Tribunal Administratif de Paris — Décision N° TA75-2119311

lundi 23 janvier 2023

JuridictionTribunal Administratif de Paris
SectionTribunal Administratif de Paris
N° DossierTA75-2119311
TypeDécision
RecoursExcès de pouvoir
PublicationC
Formation2e Section - 2e Chambre
Avocat requérantCABINET CALLON AVOCAT & CONSEIL (SELARL)

Texte intégral

Vu la procédure suivante :

Par une requête enregistrée le 13 septembre 2021, Mme A B, représentée par Me Callon, demande au tribunal :

1°) d'annuler la décision du 16 juillet 2021 par laquelle l'Assistance publique-Hôpitaux de Paris (AP-HP) a rejeté sa demande de réintégration ;

2°) d'enjoindre à l'AP-HP de procéder à sa réintégration à compter du 1er juillet 2021 ;

3°) de mettre à la charge de l'AP-HP une somme de 1 500 euros au titre de l'article L. 761-1 du code de justice administrative.

Elle soutient que :

- la décision attaquée a été signée par une autorité incompétente dès lors qu'il ne ressort pas de la décision que son signataire ait été titulaire d'une délégation de signature ;

- elle est insuffisamment motivée ;

- elle est entachée d'une erreur de fait dès lors qu'elle avait sollicité par courrier du 13 avril 2018 le renouvellement de sa disponibilité ;

- elle est entachée d'une erreur manifeste d'appréciation dès lors que sa réintégration pouvait lui être accordée.

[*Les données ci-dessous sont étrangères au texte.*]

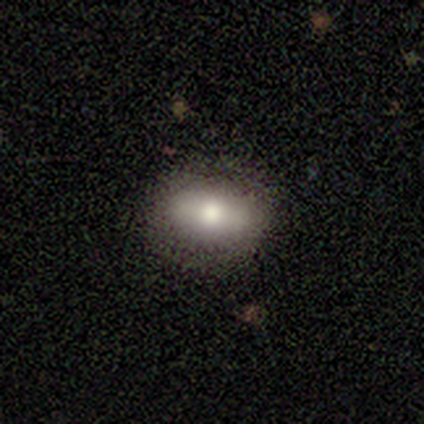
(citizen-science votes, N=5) smooth-or-featured: smooth: 100% | featured or disk: 0% | star or artifact: 0%
  how-rounded: in between: 100% | round: 0% | cigar-shaped: 0%
  merging: none: 60% | minor disturbance: 40% | major disturbance: 0% | merger: 0%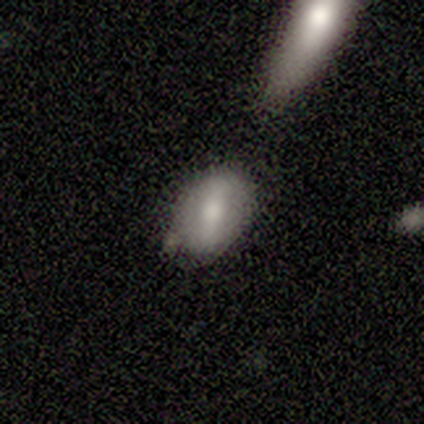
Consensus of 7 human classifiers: Q: Smooth or featured?
A: smooth (86%); runner-up: featured or disk (14%)
Q: How rounded?
A: in between (83%); runner-up: round (17%)
Q: Merging?
A: none (86%); runner-up: minor disturbance (14%)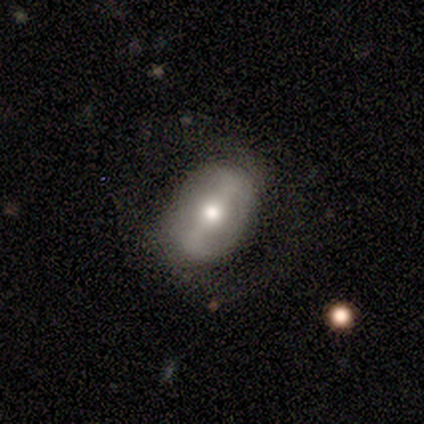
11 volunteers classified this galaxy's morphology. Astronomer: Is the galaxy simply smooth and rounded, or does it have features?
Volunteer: smooth — 45%, tied with featured or disk at 45%.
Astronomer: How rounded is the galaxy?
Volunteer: in between — 80%.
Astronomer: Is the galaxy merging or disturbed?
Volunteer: none — 60%.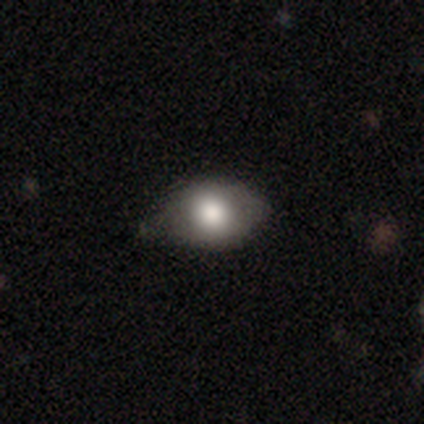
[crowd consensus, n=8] Overall: smooth (75%). How rounded: in between (100%). Merging: none (75%).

Par un mémoire en défense, enregistré le 19 septembre 2022, l'Assistance publique - Hôpitaux de Paris conclut au rejet de la requête.

Elle soutient que :

- à titre principal, la requête est irrecevable dès lors que la décision attaquée, de nature purement confirmative, ne faisait pas grief à Mme B ;

- les moyens soulevés par Mme B ne sont pas fondés.

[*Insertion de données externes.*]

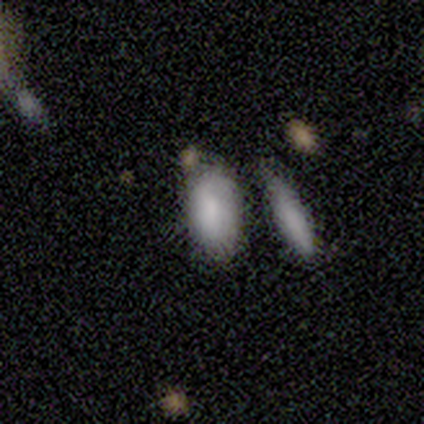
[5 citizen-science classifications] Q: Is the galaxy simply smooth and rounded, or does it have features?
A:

Vu les autres pièces du dossier.

Par ordonnance du 20 septembre 2022 la clôture d'instruction a été fixée au 4 octobre 2022.

Vu :

- le code des relations entre le public et l'administration ;

- la loi n° 83-634 du 13 juillet 1983 ;

- la loi n° 86-33 du 9 janvier 1986 ;

- le décret n° 88-976 du 13 octobre 1988 ;

- le code de justice administrative.

Les parties ont été régulièrement averties du jour de l'audience.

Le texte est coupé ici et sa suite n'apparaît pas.